■ **TEXTO FORNECIDO**
◇ ◇ ◇ ◇
Sou impaciente e, confesso, não tenho muita tolerância com gente chata, dogmática. Nas conversas com o Padre Jair – e não foram poucas conversas -, fui reaprendendo os valores ensinados em casa, que é preciso entender as limitações inerentes ao ser humano, perdoar quem é incapaz de perdoar e entender quem é incapaz de entender. Durante a pandemia, manifestei o meu desconforto com as atitudes de jovens – incluindo ex-alunos – cuja história de vida eu conhecia. Pessoas dóceis, meigas, amáveis que passaram a manifestar raiva, ódio, intransigência e Padre Jair me disse: “Grandes crises apuram caracteres”, fui para casa e refleti: quem é bom, melhora; quem não é… rezei pelos raivosos, intolerantes para que Deus abrandasse os seus corações.
Mas também sou muito presunçosa, né?! Como não aprender com o menino que nasceu e cresceu ali na divisa entre Formigueiro e São Sepé, que gosta das lides rurais, mas que conhece a língua latina, conhece a língua grega, estudou em Roma e sabe transitar pelo Vaticano, que serviu no Santuário de Nossa Senhora de Fátima, em Portugal. Padre Jair é um erudito que se expressa na simplicidade. Nem que eu nascesse de novo, eu aprenderia o que ele sabe, o que ele vivenciou no seio da Igreja Católica, nos seus estudos de Teologia, de Filosofia e outras “sofias”.
◇ ◇ ◇ ◇
■ **EXERCÍCIO**
Transcreva literalmente, do texto sobre o Padre Jair, tudo o que vai desde "Sou impaciente e, confesso, não" até "os seus corações.".

■ **Itens de dados**
◇ ◇ ◇ ◇
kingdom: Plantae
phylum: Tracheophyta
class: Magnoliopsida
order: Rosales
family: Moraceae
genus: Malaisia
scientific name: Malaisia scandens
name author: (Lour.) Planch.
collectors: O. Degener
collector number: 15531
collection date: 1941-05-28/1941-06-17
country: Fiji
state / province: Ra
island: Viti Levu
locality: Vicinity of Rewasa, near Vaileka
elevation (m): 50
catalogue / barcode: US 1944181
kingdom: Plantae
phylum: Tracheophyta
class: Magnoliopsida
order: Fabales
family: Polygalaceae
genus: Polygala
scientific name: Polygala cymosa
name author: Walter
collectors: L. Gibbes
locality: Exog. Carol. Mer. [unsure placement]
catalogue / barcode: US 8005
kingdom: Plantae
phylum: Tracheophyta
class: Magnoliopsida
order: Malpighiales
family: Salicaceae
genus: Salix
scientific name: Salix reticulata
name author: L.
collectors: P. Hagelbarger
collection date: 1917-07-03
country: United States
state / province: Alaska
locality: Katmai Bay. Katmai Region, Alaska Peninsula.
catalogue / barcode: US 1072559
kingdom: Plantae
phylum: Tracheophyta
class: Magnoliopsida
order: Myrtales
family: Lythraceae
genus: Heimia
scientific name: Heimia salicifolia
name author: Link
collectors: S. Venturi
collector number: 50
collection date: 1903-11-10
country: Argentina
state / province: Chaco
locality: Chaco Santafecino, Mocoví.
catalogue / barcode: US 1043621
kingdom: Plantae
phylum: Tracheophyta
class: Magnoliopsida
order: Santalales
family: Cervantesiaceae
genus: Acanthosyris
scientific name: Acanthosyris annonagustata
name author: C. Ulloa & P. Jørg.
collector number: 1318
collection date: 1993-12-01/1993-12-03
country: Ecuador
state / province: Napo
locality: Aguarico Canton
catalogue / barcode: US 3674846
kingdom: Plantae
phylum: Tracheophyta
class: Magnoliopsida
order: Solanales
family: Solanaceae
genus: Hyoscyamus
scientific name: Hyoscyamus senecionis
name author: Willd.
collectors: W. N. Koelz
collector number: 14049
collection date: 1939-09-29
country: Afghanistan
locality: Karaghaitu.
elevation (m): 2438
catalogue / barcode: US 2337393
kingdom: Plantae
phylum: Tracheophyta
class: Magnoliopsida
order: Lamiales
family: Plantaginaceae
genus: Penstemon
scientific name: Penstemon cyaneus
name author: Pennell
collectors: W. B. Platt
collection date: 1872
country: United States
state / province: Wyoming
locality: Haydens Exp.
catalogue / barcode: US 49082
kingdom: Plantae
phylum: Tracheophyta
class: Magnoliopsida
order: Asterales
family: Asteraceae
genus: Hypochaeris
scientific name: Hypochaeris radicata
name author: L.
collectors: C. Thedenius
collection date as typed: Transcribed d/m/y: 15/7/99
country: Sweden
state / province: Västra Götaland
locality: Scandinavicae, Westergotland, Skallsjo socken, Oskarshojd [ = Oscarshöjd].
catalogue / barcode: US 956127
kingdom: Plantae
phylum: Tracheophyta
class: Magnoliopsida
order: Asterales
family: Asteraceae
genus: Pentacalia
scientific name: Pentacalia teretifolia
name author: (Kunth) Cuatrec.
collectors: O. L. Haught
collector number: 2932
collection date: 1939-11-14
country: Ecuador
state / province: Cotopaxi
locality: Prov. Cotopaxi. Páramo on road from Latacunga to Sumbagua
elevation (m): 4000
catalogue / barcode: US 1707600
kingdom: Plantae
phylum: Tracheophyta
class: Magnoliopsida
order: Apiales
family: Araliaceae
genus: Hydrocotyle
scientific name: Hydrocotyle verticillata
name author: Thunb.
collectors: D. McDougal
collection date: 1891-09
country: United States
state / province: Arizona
◇ ◇ ◇ ◇
■ **SUA RESPOSTA**
Sou impaciente e, confesso, não tenho muita tolerância com gente chata, dogmática. Nas conversas com o Padre Jair – e não foram poucas conversas -, fui reaprendendo os valores ensinados em casa, que é preciso entender as limitações inerentes ao ser humano, perdoar quem é incapaz de perdoar e entender quem é incapaz de entender. Durante a pandemia, manifestei o meu desconforto com as atitudes de jovens – incluindo ex-alunos – cuja história de vida eu conhecia. Pessoas dóceis, meigas, amáveis que passaram a manifestar raiva, ódio, intransigência e Padre Jair me disse: “Grandes crises apuram caracteres”, fui para casa e refleti: quem é bom, melhora; quem não é… rezei pelos raivosos, intolerantes para que Deus abrandasse os seus corações.